__Text passage__.
Let's say your buyers or retailers, they're going to want different things in different seasons. Sometimes it comes from different geographies, et cetera. We need to be sensitive to that and many of our customers are our multinationals. I have a hard time pointing to any particular US company that we work with it that doesn't also have some kind of sister company in, say, Mexico, or Chile, or Peru where the other half of the North American growing cycle takes place, because we can only grow during the warm months in North America. They can only grow during the warm month in South America. You put those two together and you have a complete economic cycle.
As a result, we find ourselves working hand in hand with our customers. Our business development team is really, part technical, part business development. They spend their time with our customers designing the initial test outs to show where our technology is best applied in their supply chain to ensure that they're getting the right benefit from it. Then monitoring over time what benefits are they seeing. Are they having unique challenges during the harvest cycle? If so, how can we address that through optimizing our application for the pressures of that particular season?
At this point, we're old enough. We've seen all kinds of examples. We've seen issues caused by hurricane. You get primary damage, then you get problems with the soil and the growing conditions for the next couple of years.
That causes a high degree of variability. We saw issues with problems with climate, really, as early as a couple of years ago already. Issues in the US stone fruit production environment and so forth. We've got to work specially with those customers in order to ensure that they can maximize their yield. Recent political issues. In the Trump years, there was a huge kerfluffle when we first started imposing tariffs on China.
They basically refused to import US cherries for the rest of the season. That's a huge blow and those customers saw volumes literally cut in half and had to come up with alternative supply chain routes and so forth. We're, of course, there to say, "Hey, we can help you figure out a way to transition this to domestic or find a new market. You could reach it because you could use this technology to help you out." Stuff like that. We've seen every version of it and we stand by our customer's side. That's what we're here for. They don't just buy the product. They buy a relationship that allows them to tell us what they need and allows us to come in and help them.
[00:19:10] Liz: That's great. I'm sure by now, like you said, you've been doing this a little while and the data that you're getting is amazing thing. You'll start to see trends and, like you said, deal with supply chain issues as they're happening, give options and solutions. That's awesome.
[00:19:28] Aidan: Yes, I would even go farther than that. I think it's maybe a common perspective to think, "Surely someone out there is collecting high quality, impartial waste data." There's been a lot of efforts. Like the NRDC writes its reports, the FAO writes the reports, and so forth and so on, but there's also a lot of contradictory information in the market. A great example is, for the longest time the FAO has said, "Hey, we see two different patterns of waste".
In post-industrial countries, we tend to see waste accumulate at the consumer end because the sorting and the picking and the packing practices are very strong at the farm gate end. Then in pre-industrial countries, we typically see more wastage occur at the pre-farm gate and fly chain management side because the technologies aren't quite as sophisticated in those environments. That end report came out a couple of years ago. It's from Santa Clara University and was in 2018.
That said that even in California, we're probably underestimating pre-fund gate waste by as much as three or four times. What that means then is you go, "Wait a minute. If we've drawn all these systematic conclusions based off of what data are reported, and here we're finding out that those data cannot possibly be accurate, then our entire picture of what food wastes worldwide is skewed in terms of how we can positively approach the market and solve the problem".

__Entries supplied__.
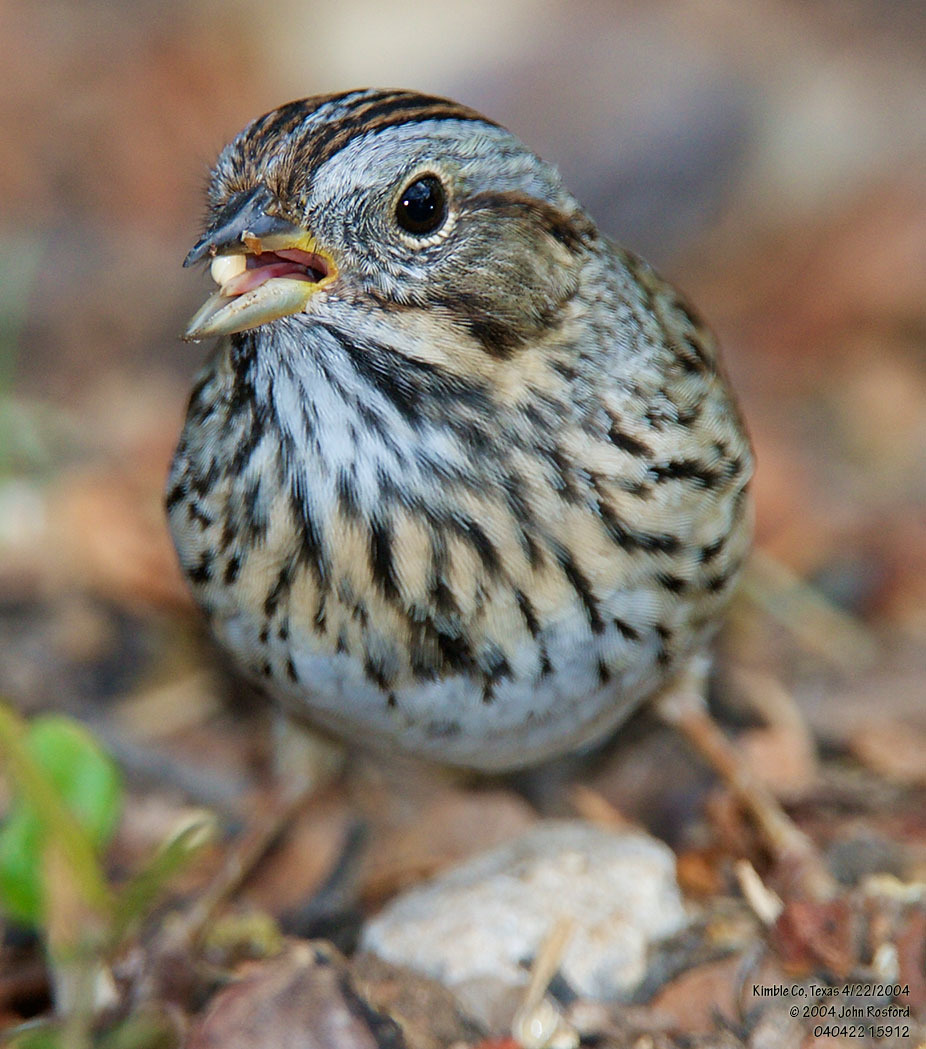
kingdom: Animalia
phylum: Chordata
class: Aves
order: Passeriformes
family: Passerellidae
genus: Melospiza
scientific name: Melospiza lincolnii
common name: Lincoln's sparrow
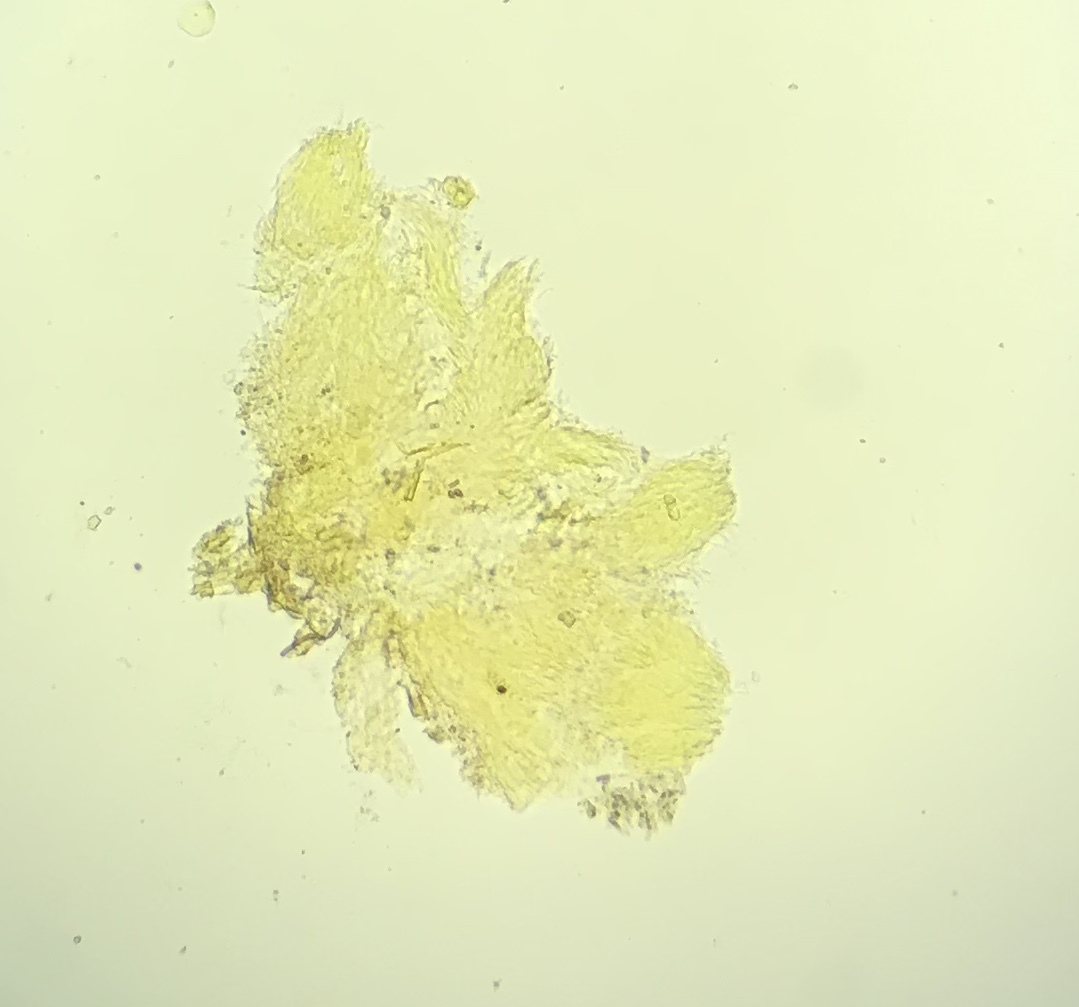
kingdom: Fungi
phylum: Basidiomycota
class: Agaricomycetes
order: Agaricales
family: Marasmiaceae
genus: Henningsomyces
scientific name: Henningsomyces candidus
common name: White tubelet
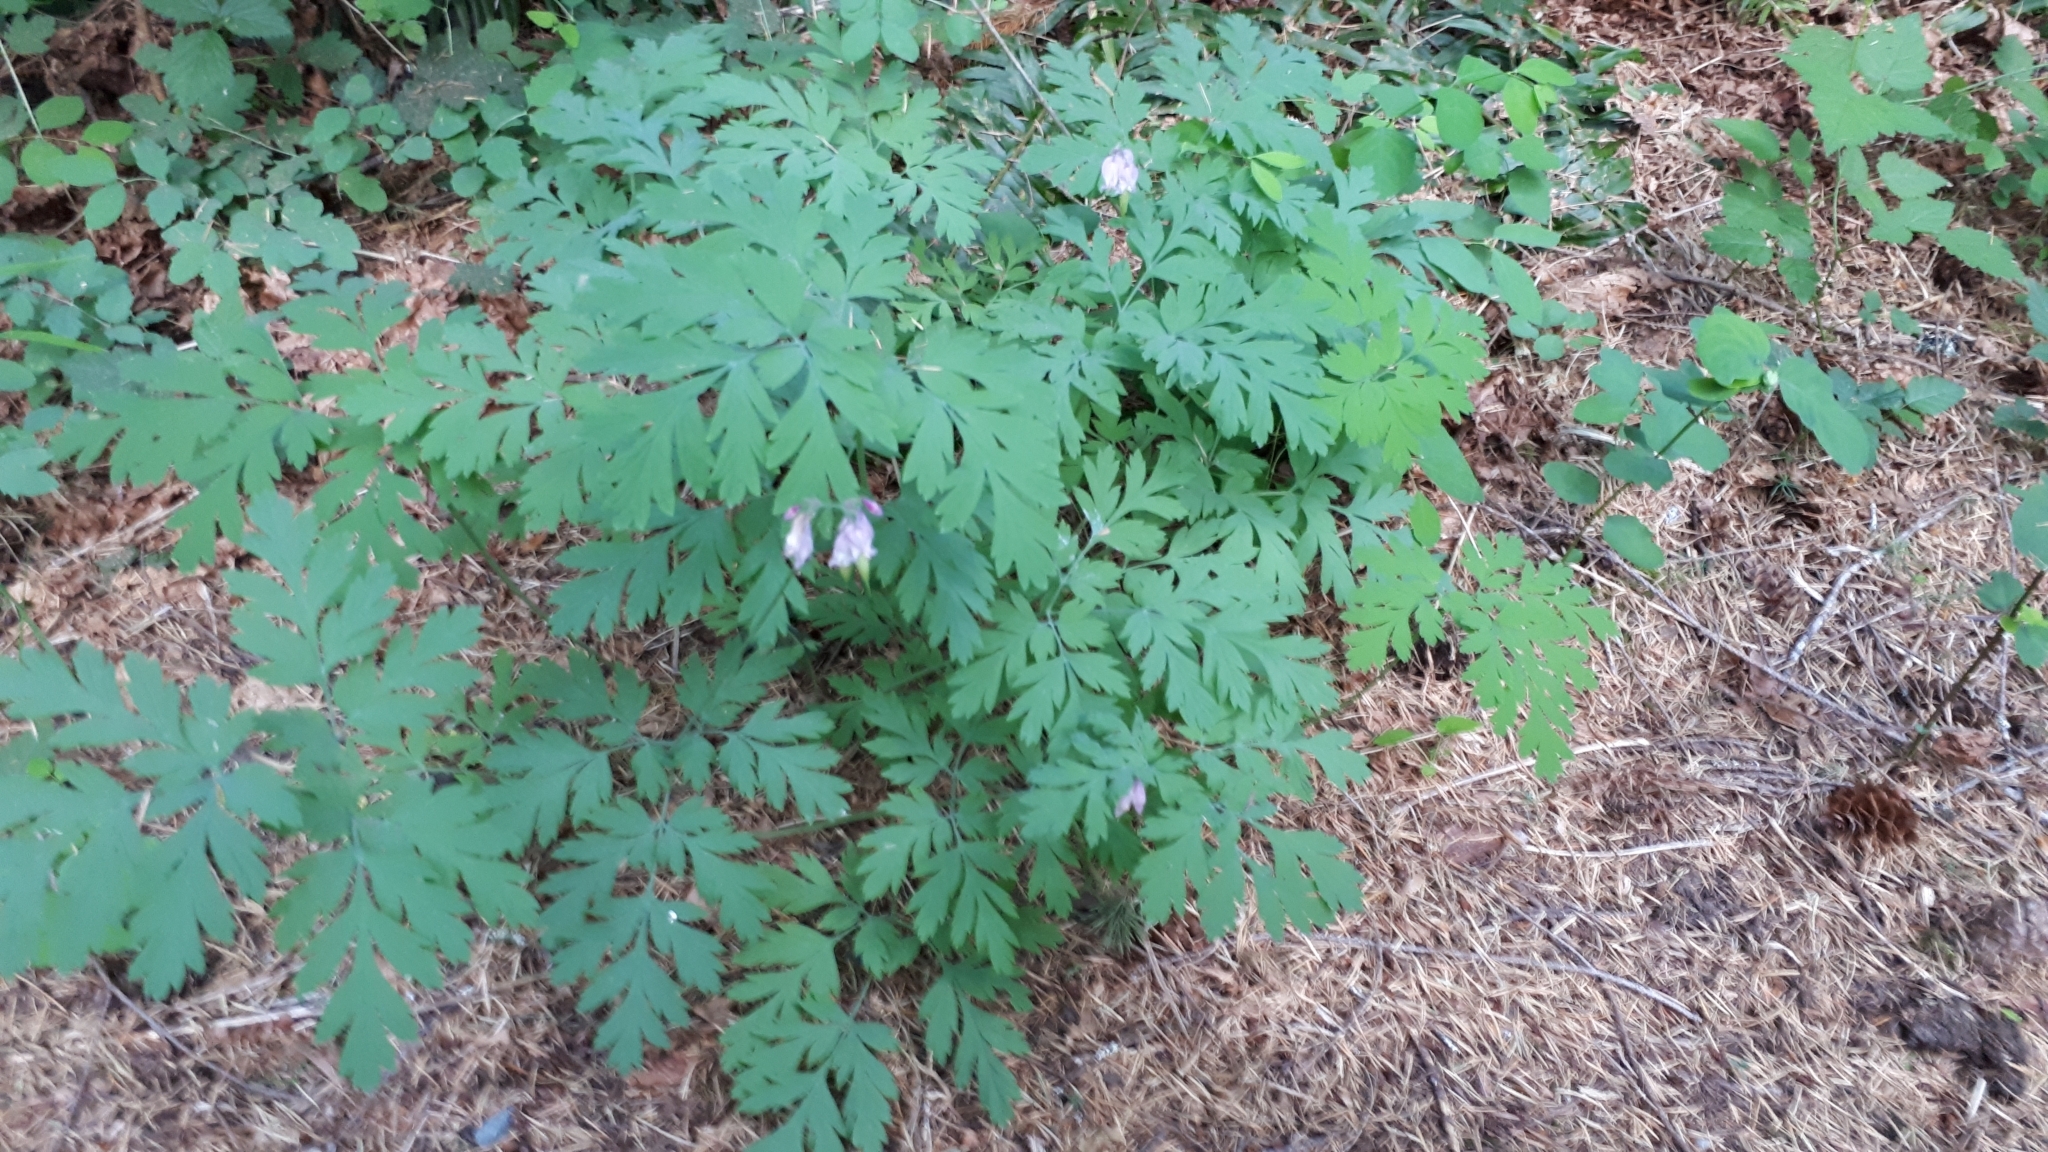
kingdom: Plantae
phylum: Tracheophyta
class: Magnoliopsida
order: Ranunculales
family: Papaveraceae
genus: Dicentra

__Work to be completed__.
According to the interview, what did China do after the US first imposed tariffs on it during the Trump years?

__Written reply__.
China refused to import US cherries for the rest of the season.